As absurd as it now seems, Picasso's children followed my advice. For over an hour we wandered aimlessly among the many open graves. The moon caste an eerie light overall. The castle remained a shadow looming in the distance. It was cold. Our feet were covered with dirt. I never left Claude's side.

Suddenly he stopped, embraced me, gazed into my eyes and said, "Will you be my wife?"

Though I was unprepared for the question, I knew the answer. "I would be honored to be your wife," I said beneath the starlight.

"I'll be the best husband you'll ever have, my Carolina, and the last."

We kissed and while Claude held me, I never felt so loved, wanted or safe in his arms as this night that Picasso died. Now perhaps Claude could live. No longer tortured by his father's rejection.

Maya and her husband and Paloma, who had been carrying the letter, joined us. "Carole has agreed to be the next Madame Picasso," Claude said and one by one they congratulated me.

Paloma placed the cardboard letter by the closest mound of soil. "I give up," she said. "Will this grave do?"

"It doesn't matter where you put it." I said.

"He'll get the message," Claude said as we knelt by an open grave and said the Lord's Prayer. Claude led us in "Our father..."

As we cried, I felt Picasso smiling upon us. Finally his spirit, now free, could be with his children. After we dried our eyes, we hurried back to the car and drove out of Vauvenargues, past the hoards of photographers still watching the castle.

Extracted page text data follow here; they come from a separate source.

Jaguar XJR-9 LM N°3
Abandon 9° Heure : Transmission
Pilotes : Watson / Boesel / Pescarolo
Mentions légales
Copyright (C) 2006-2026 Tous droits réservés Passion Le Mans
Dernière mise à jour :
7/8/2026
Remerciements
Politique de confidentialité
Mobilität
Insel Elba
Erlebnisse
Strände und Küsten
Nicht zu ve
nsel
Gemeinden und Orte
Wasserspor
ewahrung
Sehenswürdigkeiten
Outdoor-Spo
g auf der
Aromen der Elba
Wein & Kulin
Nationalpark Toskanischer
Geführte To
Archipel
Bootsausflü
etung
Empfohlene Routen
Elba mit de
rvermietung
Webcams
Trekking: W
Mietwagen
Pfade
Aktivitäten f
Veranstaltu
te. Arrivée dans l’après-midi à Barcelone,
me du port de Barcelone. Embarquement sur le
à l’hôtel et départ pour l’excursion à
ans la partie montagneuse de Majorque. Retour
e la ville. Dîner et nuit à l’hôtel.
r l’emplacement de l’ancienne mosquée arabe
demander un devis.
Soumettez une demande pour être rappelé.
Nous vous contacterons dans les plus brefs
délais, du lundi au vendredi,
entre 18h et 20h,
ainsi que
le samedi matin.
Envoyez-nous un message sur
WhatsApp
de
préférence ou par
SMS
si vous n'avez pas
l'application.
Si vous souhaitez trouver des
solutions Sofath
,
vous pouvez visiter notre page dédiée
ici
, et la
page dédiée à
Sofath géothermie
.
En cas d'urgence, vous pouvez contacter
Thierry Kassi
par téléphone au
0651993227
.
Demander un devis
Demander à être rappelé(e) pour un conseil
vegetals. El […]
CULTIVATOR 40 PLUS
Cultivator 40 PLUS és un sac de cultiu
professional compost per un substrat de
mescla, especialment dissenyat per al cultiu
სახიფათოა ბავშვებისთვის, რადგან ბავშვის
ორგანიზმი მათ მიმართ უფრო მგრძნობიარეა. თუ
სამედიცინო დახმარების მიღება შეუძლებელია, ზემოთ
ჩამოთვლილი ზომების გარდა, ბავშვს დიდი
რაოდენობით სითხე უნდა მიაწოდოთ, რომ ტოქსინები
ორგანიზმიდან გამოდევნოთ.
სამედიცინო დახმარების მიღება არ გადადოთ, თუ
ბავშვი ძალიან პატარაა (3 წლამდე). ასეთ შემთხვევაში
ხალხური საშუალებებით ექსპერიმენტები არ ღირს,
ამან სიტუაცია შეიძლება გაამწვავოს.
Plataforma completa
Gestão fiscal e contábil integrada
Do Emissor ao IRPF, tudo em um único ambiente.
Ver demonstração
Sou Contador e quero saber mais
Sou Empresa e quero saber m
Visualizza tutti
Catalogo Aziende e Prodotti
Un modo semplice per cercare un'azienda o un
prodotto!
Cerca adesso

"Stop the car," I said, shouting. "Tell the press to go down into the graveyard and to look for your message to your father."

Claude rolled down the window as I shouted at the paparazzi just that. A few looked at the battered Citroen in disbelief. They could not image a Picasso relative riding in a jalopy. Then we drove back through the land of Cezanne and onto Marseilles where we slept peacefully at last.

A few weeks later we read Picasso had been buried in a crypt outside the entrance of the Chateau de Vauvenargues. While we had not found his grave, we had found his spirit.